[GIVEN DATA]
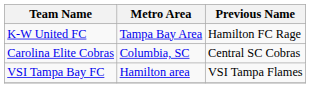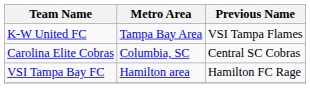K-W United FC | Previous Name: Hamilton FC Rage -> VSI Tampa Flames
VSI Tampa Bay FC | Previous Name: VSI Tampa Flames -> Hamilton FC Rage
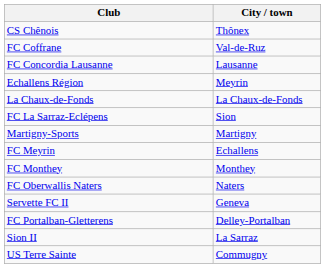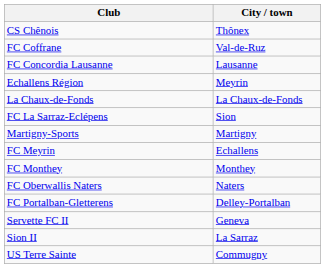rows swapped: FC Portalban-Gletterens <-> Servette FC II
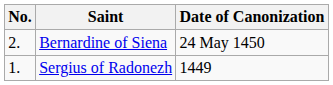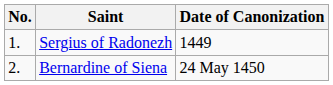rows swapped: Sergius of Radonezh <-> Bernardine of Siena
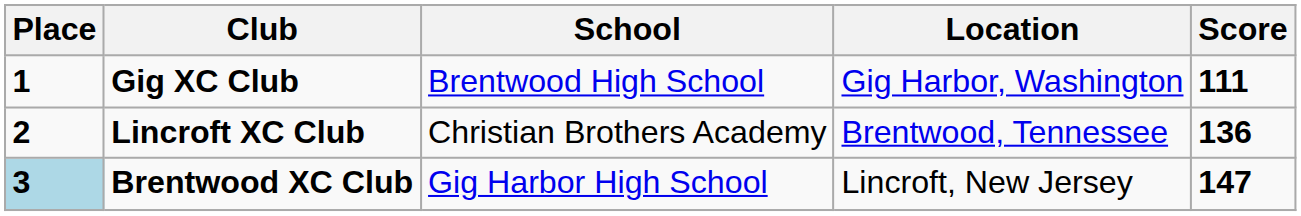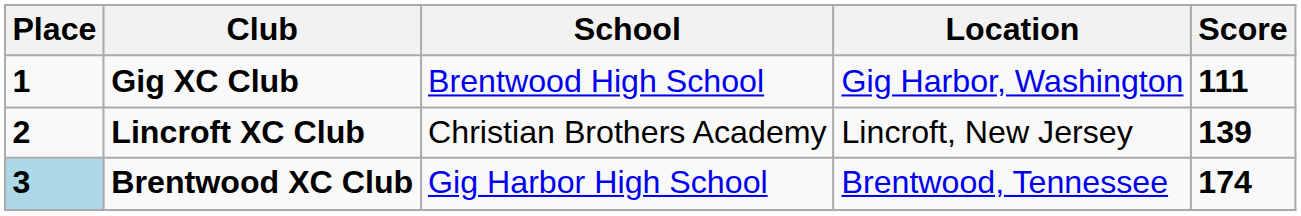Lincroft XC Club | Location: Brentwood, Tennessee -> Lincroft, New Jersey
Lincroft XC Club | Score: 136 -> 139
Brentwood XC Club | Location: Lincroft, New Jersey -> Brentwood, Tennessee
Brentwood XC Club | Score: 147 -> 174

==

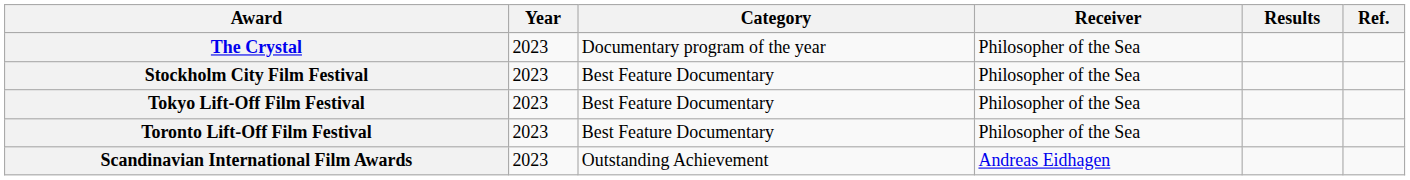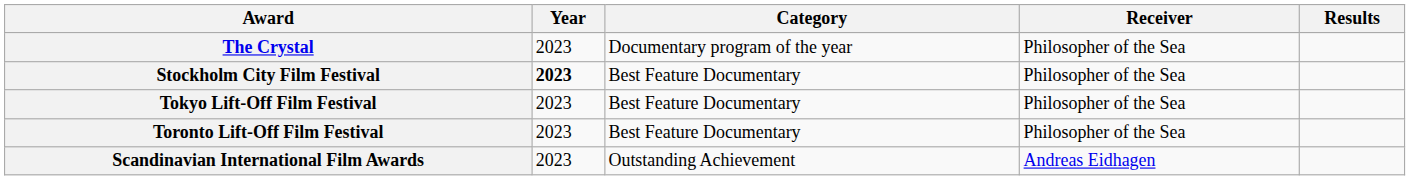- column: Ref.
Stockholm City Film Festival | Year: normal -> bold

==

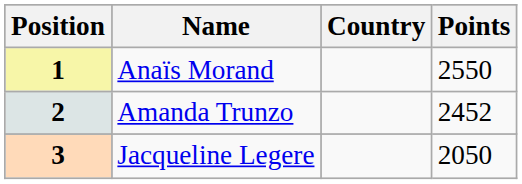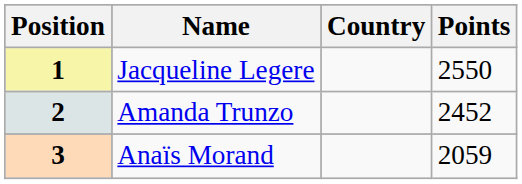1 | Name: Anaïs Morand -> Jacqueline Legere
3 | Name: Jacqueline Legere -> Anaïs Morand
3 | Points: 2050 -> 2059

[OBJECTIVE] Retype the rows between the line holding "K-W United FC" and the line holding "Brentwood XC Club | Score: 147 -> 174", inclusive, leaving out the pictures.

[WRITTEN ANSWER]
K-W United FC | Previous Name: Hamilton FC Rage -> VSI Tampa Flames
VSI Tampa Bay FC | Previous Name: VSI Tampa Flames -> Hamilton FC Rage
rows swapped: FC Portalban-Gletterens <-> Servette FC II
rows swapped: Sergius of Radonezh <-> Bernardine of Siena
Lincroft XC Club | Location: Brentwood, Tennessee -> Lincroft, New Jersey
Lincroft XC Club | Score: 136 -> 139
Brentwood XC Club | Location: Lincroft, New Jersey -> Brentwood, Tennessee
Brentwood XC Club | Score: 147 -> 174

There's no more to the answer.